### Problem to work on
Beginning at the line containing "hfov_deg: 22.3", repeat each line below exactly up to and including the line containing "focal_mm: 18". Do not repeat the pictures.

(Stored entries)
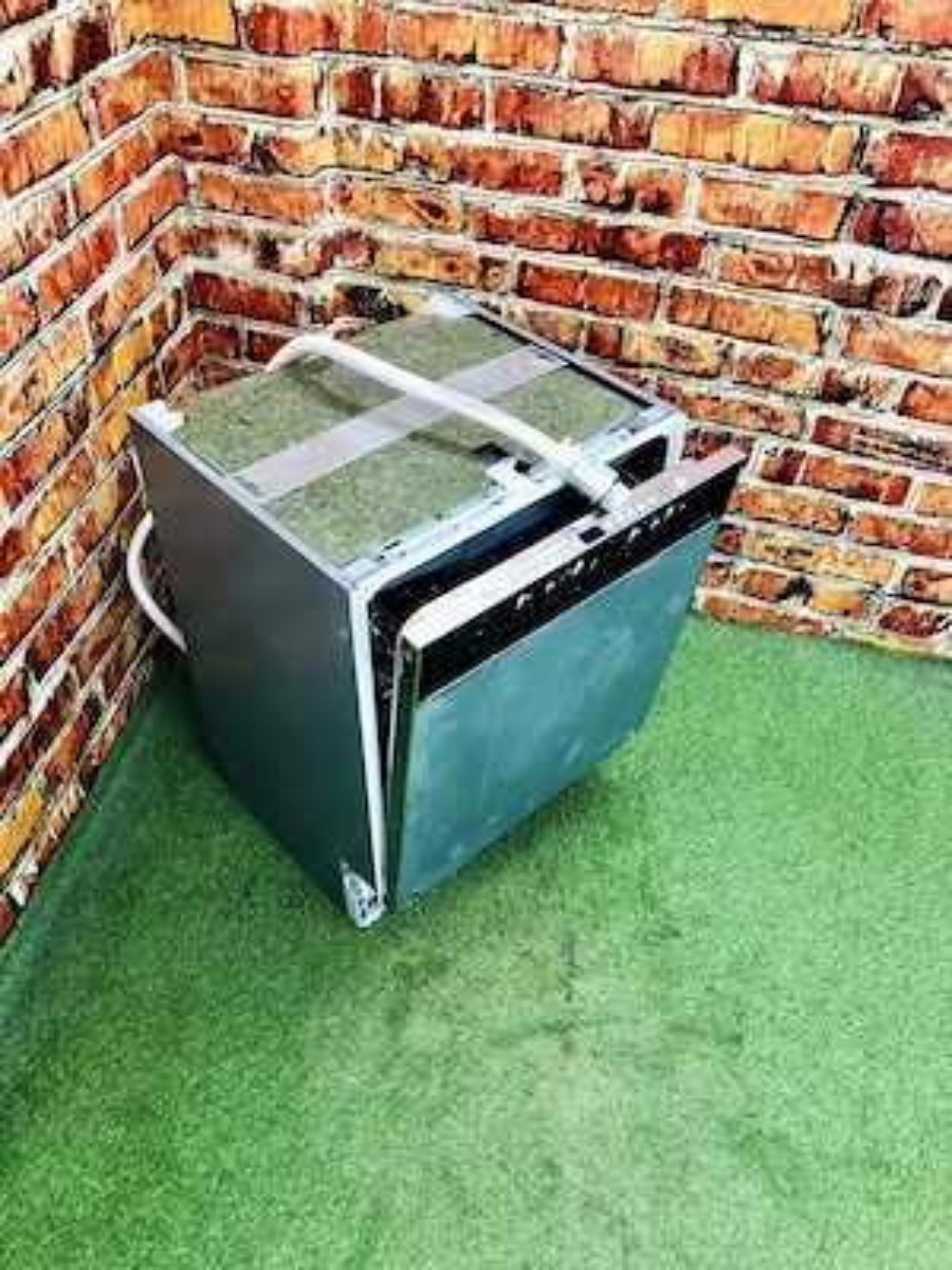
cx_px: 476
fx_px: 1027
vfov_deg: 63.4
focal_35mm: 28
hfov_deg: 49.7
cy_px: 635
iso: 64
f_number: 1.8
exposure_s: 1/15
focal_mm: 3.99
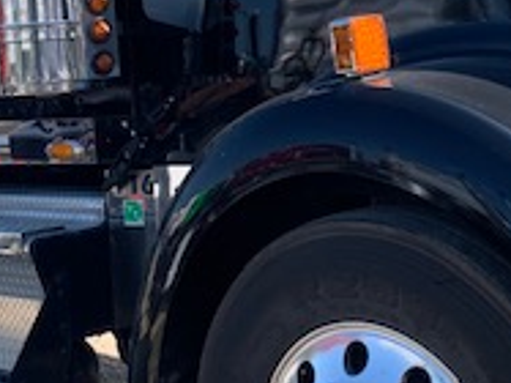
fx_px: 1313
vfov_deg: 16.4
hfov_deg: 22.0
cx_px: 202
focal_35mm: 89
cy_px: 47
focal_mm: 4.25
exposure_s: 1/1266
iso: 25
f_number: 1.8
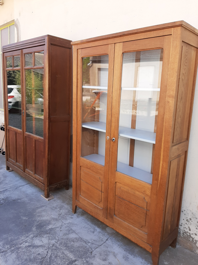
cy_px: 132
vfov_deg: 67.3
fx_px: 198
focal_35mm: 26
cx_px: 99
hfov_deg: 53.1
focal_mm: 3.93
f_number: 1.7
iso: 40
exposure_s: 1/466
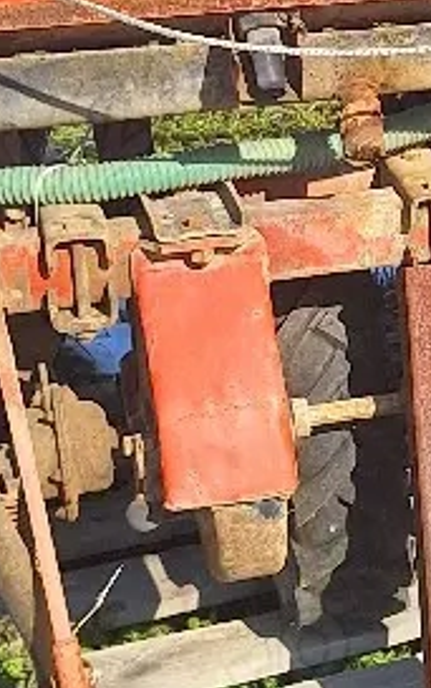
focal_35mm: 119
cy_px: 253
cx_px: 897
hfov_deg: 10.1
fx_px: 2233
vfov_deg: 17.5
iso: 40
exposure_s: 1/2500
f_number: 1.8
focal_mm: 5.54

...

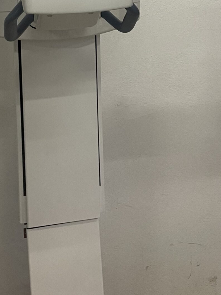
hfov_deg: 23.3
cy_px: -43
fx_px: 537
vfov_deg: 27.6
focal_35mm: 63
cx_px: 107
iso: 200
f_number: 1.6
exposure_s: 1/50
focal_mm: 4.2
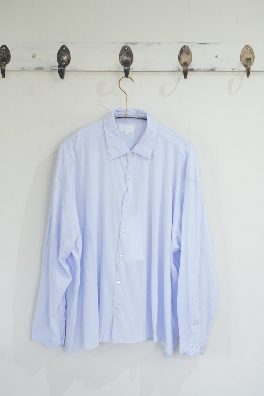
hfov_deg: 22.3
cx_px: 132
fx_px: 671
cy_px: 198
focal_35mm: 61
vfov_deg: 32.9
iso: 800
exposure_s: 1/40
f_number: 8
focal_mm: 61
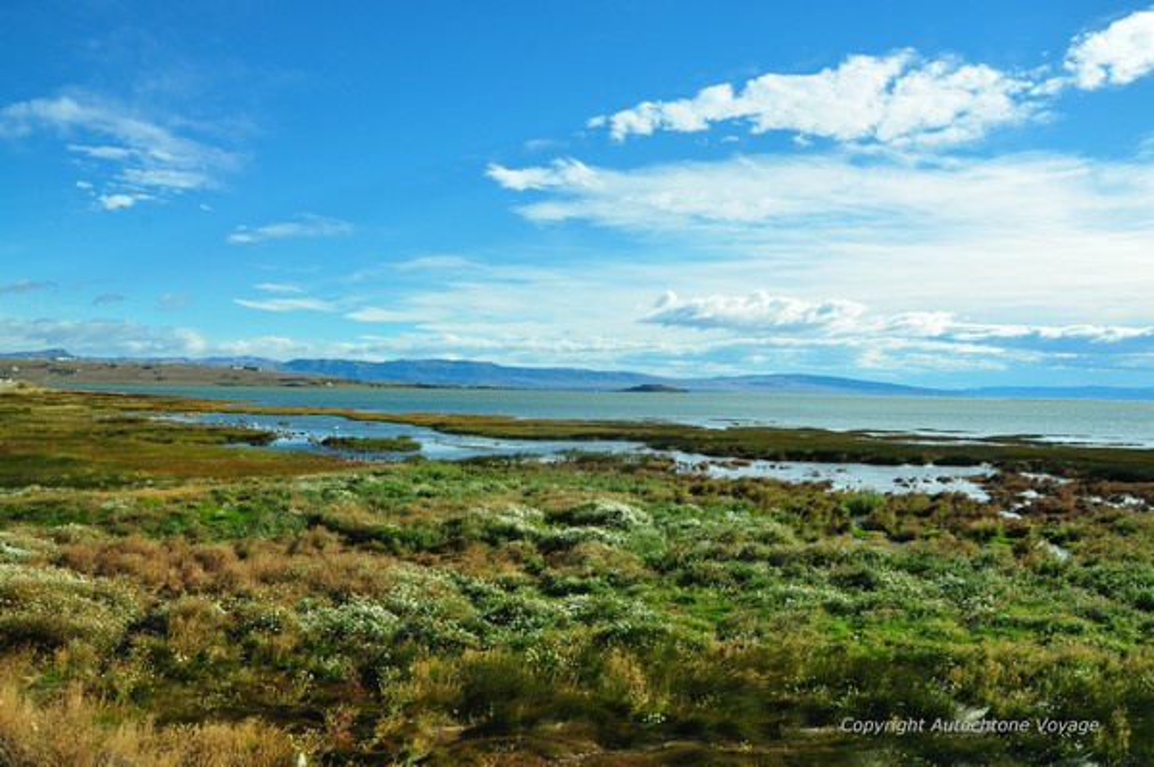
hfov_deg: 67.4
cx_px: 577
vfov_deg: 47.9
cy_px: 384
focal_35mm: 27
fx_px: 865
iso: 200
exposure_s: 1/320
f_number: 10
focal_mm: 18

### Solution for this problem
hfov_deg: 22.3
cx_px: 132
fx_px: 671
cy_px: 198
focal_35mm: 61
vfov_deg: 32.9
iso: 800
exposure_s: 1/40
f_number: 8
focal_mm: 61
hfov_deg: 67.4
cx_px: 577
vfov_deg: 47.9
cy_px: 384
focal_35mm: 27
fx_px: 865
iso: 200
exposure_s: 1/320
f_number: 10
focal_mm: 18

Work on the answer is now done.